Wie beim 3:1-Hinspielsieg (unser Bild) möchte die SpVgg SV Weiden (in Blau) auch im Rückspiel dem SC Eltersdorf Paroli bieten.
Wie beim 3:1-Hinspielsieg (unser Bild) möchte die SpVgg SV Weiden (in Blau) auch im Rückspiel dem SC Eltersdorf Paroli bieten. – Foto: Dagmar Nachtigall

Ans Positive der letzten Zeit denken, das Negative ausblenden

Die SpVgg SV Weiden reist als Außenseiter zum SC Eltersdorf, will dabei aber wie gegen Gebenbach zeigen, dass sie starken Gegnern trotzen kann

Während die Fußball-Weltmeisterschaft aktuell bei strahlendem Sonnenschein ausgetragen wird und der Großteil der Vereine in unserer Region bereits in der Winterpause sind, muss die SpVgg SV Weiden bei widrigen äußeren Bedingungen noch zwei Mal ran. Bevor es am Samstag, 3. Dezember zum ASV Cham geht, gastiert die Wasserwerkelf am heutigen Freitagabend um 19 Uhr in beim SC Eltersdorf.

Die zuletzt unfreiwillige Zwangspause - die Stadt sperrte das Spardabank-Stadion wegen des Wintereinbruches - hatte zumindest das Positive, dass die Erkältungswelle in den Reihen der Schwarz Blauen abklingen konnte. Dennoch werden mit Moritz Zeitler, Chousein Chousein und Mathias Heinl drei Stammkräfte verletzungsbedingt fehlen, der Einsatz des angeschlagenen Erol Özbay ist noch offen.

Vor der Reise in den Erlanger Stadtteil erinnert man sich im Lager der Fuhrmann-Truppe gerne ans Hinspiel, das die Weidener mit 3:1 siegreich gestalteten.
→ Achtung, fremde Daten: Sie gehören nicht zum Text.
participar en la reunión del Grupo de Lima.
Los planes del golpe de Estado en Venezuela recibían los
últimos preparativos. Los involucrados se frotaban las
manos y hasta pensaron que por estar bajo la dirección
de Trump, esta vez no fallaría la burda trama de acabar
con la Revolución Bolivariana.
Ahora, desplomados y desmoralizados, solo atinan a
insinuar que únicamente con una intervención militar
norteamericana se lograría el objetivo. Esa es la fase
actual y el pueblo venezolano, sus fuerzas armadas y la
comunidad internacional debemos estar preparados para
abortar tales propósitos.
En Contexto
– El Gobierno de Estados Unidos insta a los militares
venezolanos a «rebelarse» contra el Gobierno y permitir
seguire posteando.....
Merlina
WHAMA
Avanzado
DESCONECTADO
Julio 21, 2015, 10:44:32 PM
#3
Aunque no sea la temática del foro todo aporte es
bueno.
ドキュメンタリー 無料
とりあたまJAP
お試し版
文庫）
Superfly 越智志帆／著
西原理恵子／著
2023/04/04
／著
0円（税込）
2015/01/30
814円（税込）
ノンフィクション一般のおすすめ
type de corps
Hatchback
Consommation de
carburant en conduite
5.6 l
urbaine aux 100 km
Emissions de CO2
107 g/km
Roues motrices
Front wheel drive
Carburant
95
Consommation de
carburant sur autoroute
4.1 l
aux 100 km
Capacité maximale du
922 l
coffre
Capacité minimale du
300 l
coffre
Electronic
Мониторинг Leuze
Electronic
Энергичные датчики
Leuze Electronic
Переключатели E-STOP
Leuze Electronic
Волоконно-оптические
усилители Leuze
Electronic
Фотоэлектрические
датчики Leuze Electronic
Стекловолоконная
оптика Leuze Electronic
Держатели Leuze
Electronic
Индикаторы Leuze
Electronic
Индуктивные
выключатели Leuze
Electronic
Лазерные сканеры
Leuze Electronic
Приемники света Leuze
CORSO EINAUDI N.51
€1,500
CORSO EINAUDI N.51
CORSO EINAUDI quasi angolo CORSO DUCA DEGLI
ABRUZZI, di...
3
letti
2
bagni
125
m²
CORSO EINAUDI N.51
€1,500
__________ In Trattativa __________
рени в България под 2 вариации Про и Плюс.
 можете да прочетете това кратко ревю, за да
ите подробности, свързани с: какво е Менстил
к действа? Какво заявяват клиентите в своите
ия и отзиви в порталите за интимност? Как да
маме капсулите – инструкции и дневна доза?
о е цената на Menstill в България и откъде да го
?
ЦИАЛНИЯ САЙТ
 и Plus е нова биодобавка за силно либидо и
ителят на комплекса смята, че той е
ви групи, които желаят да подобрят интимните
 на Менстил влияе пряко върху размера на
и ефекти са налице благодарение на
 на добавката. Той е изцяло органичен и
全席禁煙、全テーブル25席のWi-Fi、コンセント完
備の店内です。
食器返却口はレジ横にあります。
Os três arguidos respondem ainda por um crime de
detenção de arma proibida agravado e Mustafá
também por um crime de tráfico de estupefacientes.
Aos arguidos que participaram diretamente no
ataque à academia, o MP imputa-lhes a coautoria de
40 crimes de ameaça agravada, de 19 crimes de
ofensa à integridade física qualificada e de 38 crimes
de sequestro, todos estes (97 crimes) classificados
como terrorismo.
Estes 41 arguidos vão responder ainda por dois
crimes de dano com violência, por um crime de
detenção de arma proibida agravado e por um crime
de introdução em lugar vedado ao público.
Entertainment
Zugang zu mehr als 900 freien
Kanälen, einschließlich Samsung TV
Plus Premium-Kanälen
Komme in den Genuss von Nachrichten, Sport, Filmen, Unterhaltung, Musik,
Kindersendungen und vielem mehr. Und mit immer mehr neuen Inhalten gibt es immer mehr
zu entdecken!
Die Treffer erzielten Martin Ruda, Josef Rodler und Kevin Grünauer bei einem tollen Sieg der Weidener, wo gerade David Bezdicka im Sturm der Dreh und Angelpunkt war. Eltersdorf steckte allerdings da noch in großen Startschwierigkeiten, die der SC dann schnell hinter sich lassen konnte, zu seiner Form fand und nach dem 1:0 zuletzt gegen den TSV Großbardorf bereits 39 Punkte erobert hat. Man gehört mittlerweile zum Kreis der Aufstiegsaspiranten und ist aktuell "gut drauf", deshalb möchten die Eltersdorfer auch das Match gegen den abstiegsgefährdeten Gast auch unbedingt noch durchziehen.

Die Max-Reger-Städter Weiden dagegen rangieren aktuell mit zwei Spielen im Rückstand auf einem Abstiegsplatz und können nur 15 Punkte ihr Eigen nennen. Trainer Rüdiger Fuhrmann ist aber trotzdem zuversichtlich. Er fordert die Seinen auf, das Negative der letzten Zeit auszublenden und an das Positive zu denken: „Wir haben bei der dummen 4:5-Heimniederlage gegen die DJK Gebenbach bewiesen, dass wir auch starken Gegnern trotzen können. Warum sollen wir nicht als Herausforderer in Eltersdorf erfolgreich sein“, so Fuhrmann, der wie alle Verantwortlichen und auch die Anhängerschar die Hoffnung nicht aufgibt, dass es im Kalenderjahr 2022 vielleicht doch noch zum ersten Auswärtsdreier reicht.